Saturday, August 14, 2010

A Son of Jazz Royalty Chooses a Life on the Streets

By COREY KILGANNON
To any regular at DeWitt Clinton Park in the Hell’s Kitchen section of Manhattan, he is a familiar sight, holding court from his spot on the park bench — incense burning, pipe in his mouth. At age 66, his body is still taut, his graying hair and beard full and kept long. He has that recognizable look of the homeless — bags of belongings, stored food, slept-in clothes — but not the air of the deeply disturbed or desperate.
Photo: Damon Winter/The New York Times

This is the story of Matthew Kenneth Eckstine, who by chance drifted into a conversation with a reporter one recent evening and soon revealed that he was a stepson of Billy Eckstine, the great jazz singer known for his throbbing vibrato and impeccable style of dress. “I admit I don’t dress like him,” said Matthew, who was wearing soiled khakis and a T-shirt that read, “Save Water, Drink Beer.” He sipped from a 24-ounce can of Budweiser as he watched corporate teams play softball in the park, swallowed up in the surround-sound of cicadas and taxis on 11th Avenue.

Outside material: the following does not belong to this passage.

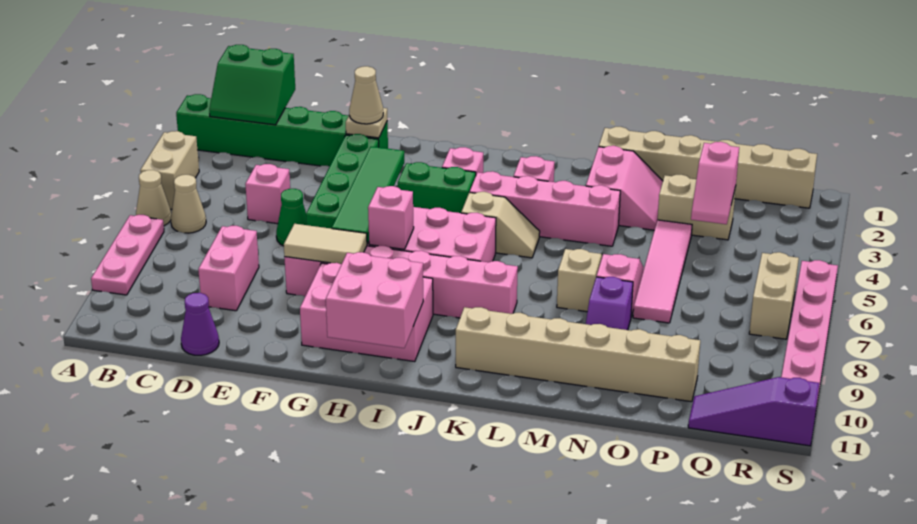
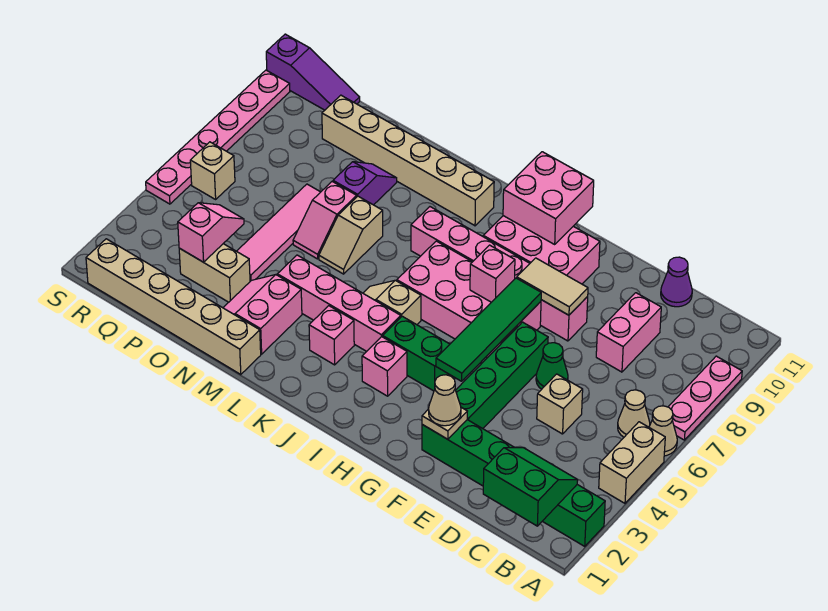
pink 1x1 brick [245,164,290,224] -> tan 1x1 brick [537,374,583,434]
tan 1x2 brick [749,252,799,339] -> tan 1x1 brick [190,142,235,199]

With gentle encouragement, he took up the narrative of his life: how he had kept company with celebrities and crack addicts; how he had grown up among entertainment and sports stars in Harlem, played basketball at a Southern California college and rode the party scene of the 1960s right through to the 1980s in downtown Manhattan.

While his parents and siblings forged prosperous careers in show business — including his sister, the singer Gina Eckstine, and his brothers, Guy and Ed Eckstine, both prominent music producers — Matthew Eckstine has never had his own home.

“He has lived off the grid virtually his entire adult life,” said Ed Eckstine, a former president of Mercury Records who has worked with artists like Michael Jackson and George Benson. “He has been around and seen a lot of things and befriended a lot of people. This is the path he chose: to live outside boundaries and not go to work, to have his own independence.”